▸ Задание
Напишите продолжение фрагмента текста о Маротте и его тоске по прошлому. Начните сразу после последней фразы.

▸ Фрагмент текста
______________________________

Людям такого склада, естественно, свойственно ностальгическое отношение к прошлому — было свойственно оно и Маротте. «Все, на что стоит смотреть и что стоит слушать, уже было когда-то и не повторится, а в тот самый миг, когда что-то рождается или случается, лучшее в нем то, что уже было когда-то, было когда-то».
И вот тут-то пришло время остановиться на том обстоятельстве, что для Маротты «прошлым» было совсем не то, что у более молодых его коллег. Вот где сказались те пять-шесть лет разницы, к которым мы обещали вернуться.

______________________________

▸ Фрагменты перечня
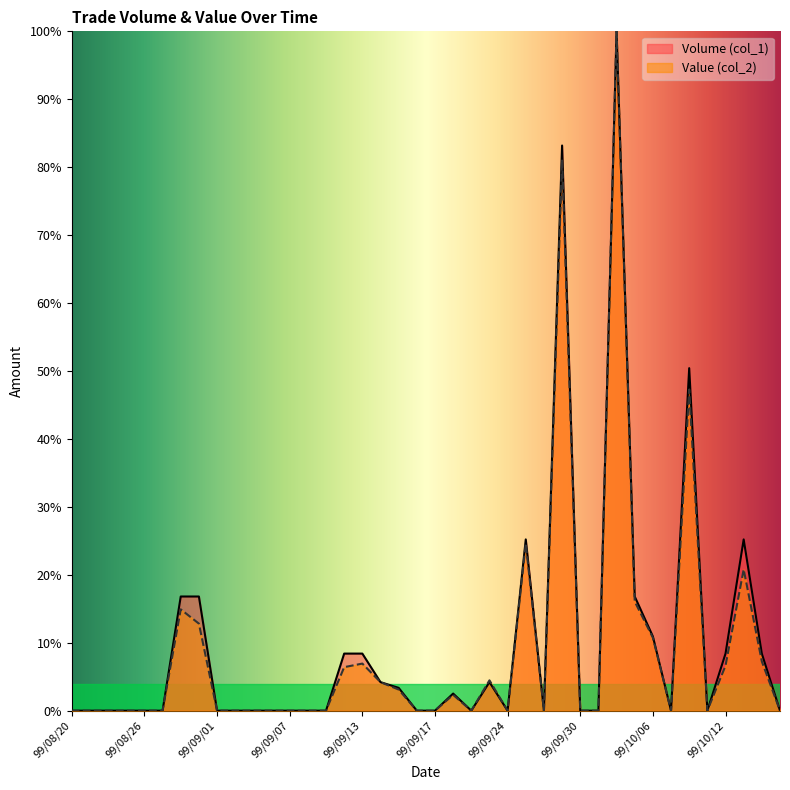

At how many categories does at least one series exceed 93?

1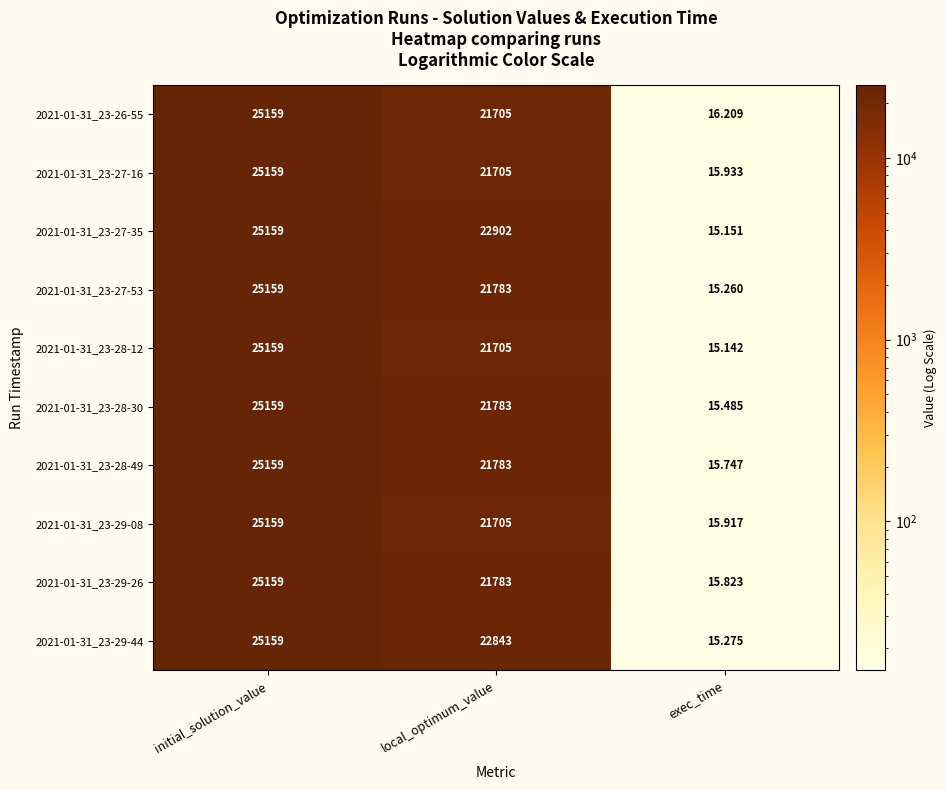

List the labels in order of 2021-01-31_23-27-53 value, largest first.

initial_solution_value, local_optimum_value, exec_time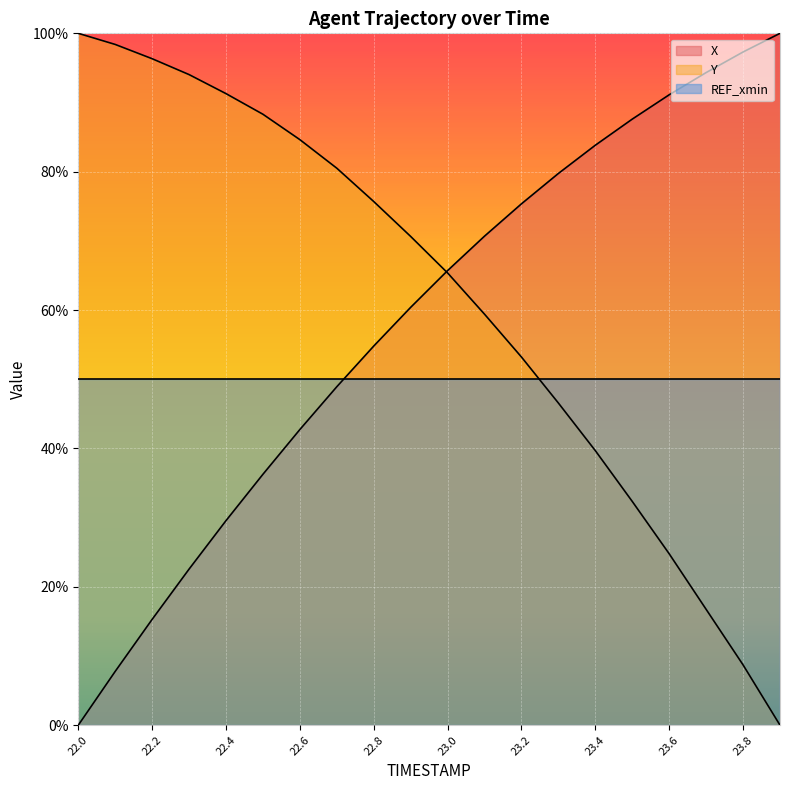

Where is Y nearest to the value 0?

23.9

______________________________

▸ Результат
Действительно, одно дело формироваться при фашизме, и совсем другое быть к этому моменту уже сформированным. Когда Моравиа, или Витторини, или Павезе, не говоря о более молодом (родился в 1913 году) Пратолини или совсем молодом (родился в 1920 году) Феллини, оглядывались назад, их взгляд упирался в фашизм. Фашизм — это и было их прошлое, омерзительное, постыдное, хотя и странно притягательное, так как пришлось на время детства и юности. У Маротты этих комплексов не было: в 1922 год он вступил двадцатилетним. И если бы мы захотели найти ему место внутри фильма Феллини «Амаркорд», он был бы в нем не героем подростком, а его отцом, то есть человеком сформировавшимся до фашизма и противопоставляющим ему традиционные представления о добре, чести, человеческой солидарности. Прошлое Маротты — это именно дофашистское прошлое, с несмещенной еще шкалой нравственных ценностей, хотя писал он о нем в конце 1940-х, в 1950-е и 1960-е годы, когда, казалось бы, в объем прошлого вошел уже и фашизм. Но Маротта через фашизм словно перешагивает, эти двадцать лет у него выпадают, это пробел, зияние, пустое место, то, что было украдено у жизни. Однако в любви Маротты к прошлому, к прошедшему есть еще один важный аспект — не исторический, а связанный со спецификой его художественного мышления.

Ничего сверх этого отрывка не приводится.